Data analysis procedures
The data analysis procedures were appropriate. This is because the analysis of a nested case control study requires the determination of the odds ratios in a bid to compare the odds of exposure between the cases (cohort) and the controls. Moreover, the incorporation of a logistic regression model in the analysis of the propensity scores controlled for confounding and provided data on the adjusted odds ratio. According to Harvey et al. (2010), the ICNRARC risk prediction model allowed the calculation of the predicted risk of death in the two groups. Although the article does not outline the research questions, two main questions can be deduced:
- Does the incorporation of PAC reduce the mortality of critically ill patients?
- Does employing NRS’s provide an alternative method to RCT’s in evaluating healthcare interventions?
Based on these questions, the data analysis procedures were suitable for providing the answers required for the study. The risk-prediction model analysis provided information on the predicted mortality risks for using PAC (Harvey et al., 2010). In addition, the logistic regression analysis enabled the computation of the propensity scores for the cases and controls, and provided evidence in support of the use of NRS’s in healthcare interventions. There are two main differences between qualitative and quantitative data. First, quantitative data is expressed in the form of numbers, which is not possible in the case of qualitative data. Furthermore, quantitative data allows for statistical manipulation using a variety of tests. Second, qualitative data gives an in-depth analysis of the point of view of the research subjects, which is not the case for quantitative data.

## Material provided
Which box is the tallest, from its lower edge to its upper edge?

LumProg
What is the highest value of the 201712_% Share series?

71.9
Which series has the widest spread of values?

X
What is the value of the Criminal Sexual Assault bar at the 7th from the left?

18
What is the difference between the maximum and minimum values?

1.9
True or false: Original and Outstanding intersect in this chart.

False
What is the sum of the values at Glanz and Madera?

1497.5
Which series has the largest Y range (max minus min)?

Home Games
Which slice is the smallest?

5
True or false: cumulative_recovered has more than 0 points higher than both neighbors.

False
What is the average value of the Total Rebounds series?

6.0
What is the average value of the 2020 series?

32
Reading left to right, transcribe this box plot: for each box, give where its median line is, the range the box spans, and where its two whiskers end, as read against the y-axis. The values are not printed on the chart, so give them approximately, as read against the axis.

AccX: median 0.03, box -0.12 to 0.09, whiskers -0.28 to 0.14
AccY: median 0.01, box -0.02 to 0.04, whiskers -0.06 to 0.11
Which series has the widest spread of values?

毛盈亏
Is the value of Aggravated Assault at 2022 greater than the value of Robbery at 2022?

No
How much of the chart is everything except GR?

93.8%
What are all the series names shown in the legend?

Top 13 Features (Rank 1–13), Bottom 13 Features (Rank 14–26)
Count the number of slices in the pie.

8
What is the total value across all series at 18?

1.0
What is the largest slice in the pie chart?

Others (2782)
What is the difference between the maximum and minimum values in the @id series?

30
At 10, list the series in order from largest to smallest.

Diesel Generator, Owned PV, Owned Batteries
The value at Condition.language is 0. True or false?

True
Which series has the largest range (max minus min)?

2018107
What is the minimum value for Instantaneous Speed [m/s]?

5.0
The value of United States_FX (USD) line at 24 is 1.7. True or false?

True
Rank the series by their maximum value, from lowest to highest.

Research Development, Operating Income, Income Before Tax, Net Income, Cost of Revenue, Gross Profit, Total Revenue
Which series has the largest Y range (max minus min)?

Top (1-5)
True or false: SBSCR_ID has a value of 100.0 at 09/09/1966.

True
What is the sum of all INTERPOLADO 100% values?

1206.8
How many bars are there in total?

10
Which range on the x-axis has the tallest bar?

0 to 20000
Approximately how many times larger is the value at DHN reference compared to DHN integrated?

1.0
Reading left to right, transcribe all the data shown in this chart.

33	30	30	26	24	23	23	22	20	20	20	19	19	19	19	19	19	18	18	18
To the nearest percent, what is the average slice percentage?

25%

## Directions
1. Write out the passage on data analysis procedures, starting with "Based on these" and going on through "for quantitative data.".
2. Continue the passage on data analysis procedures from the point where it stops.

## Solved tasks
1.
Based on these questions, the data analysis procedures were suitable for providing the answers required for the study. The risk-prediction model analysis provided information on the predicted mortality risks for using PAC (Harvey et al., 2010). In addition, the logistic regression analysis enabled the computation of the propensity scores for the cases and controls, and provided evidence in support of the use of NRS’s in healthcare interventions. There are two main differences between qualitative and quantitative data. First, quantitative data is expressed in the form of numbers, which is not possible in the case of qualitative data. Furthermore, quantitative data allows for statistical manipulation using a variety of tests. Second, qualitative data gives an in-depth analysis of the point of view of the research subjects, which is not the case for quantitative data.

2.
Conclusion
Harvey et al. (2010) ensured that the case and the control group had similar baseline characteristics. The findings indicate that more patients (60%) with PAC died compared to the controls (54%). However, further analysis revealed that the severity of the illness was an effect modifier in the relationship between PAC use and death. Based on the mortality risk-prediction model, the PAC group had an increased odd of dying. The findings also show that the PAC group (alive or dead) had longer stays in the ICU and in the hospital compared to the non-PAC group. Generally, these findings revealed that the patient outcomes were worse in the PAC group (Harvey et al., 2010). Lastly, this research suggested that the incorporation of rigorous NRS’s could be used as an alternative to RCT’s in hospital based intervention studies.
Harvey et al. (2010) identified three major strengths of the research, which promoted its scientific merit. First, the CMPD was a high-quality clinical database. It also covered a variety of health facilities and hence promoted the representativeness of the study findings. Second, the findings of the current research were more generalizable (external validity) compared to the findings from other NRS’s carried out in the past. This is because it incorporated ICU’s located in both teaching and non-teaching hospitals. Third, the validity and predictive power of the model was brilliant as it was well defined and had no exclusion criteria. The major limitation of employing the NRS’s was the inability to determine whether the analysis had controlled for all the potential confounders (Harvey et al., 2010). The presence of confounders is likely to skew the true associations of the study and lead to flawed conclusions. Lastly, the findings do not support the hypotheses of the study. Contrary to the first hypothesis, the results reveal that NRS’s can be used as an alternative method of evaluating interventions in healthcare. As aforementioned, the analysis also showed that the mortality rate was higher in the PAC group, which conflicted with the second hypothesis.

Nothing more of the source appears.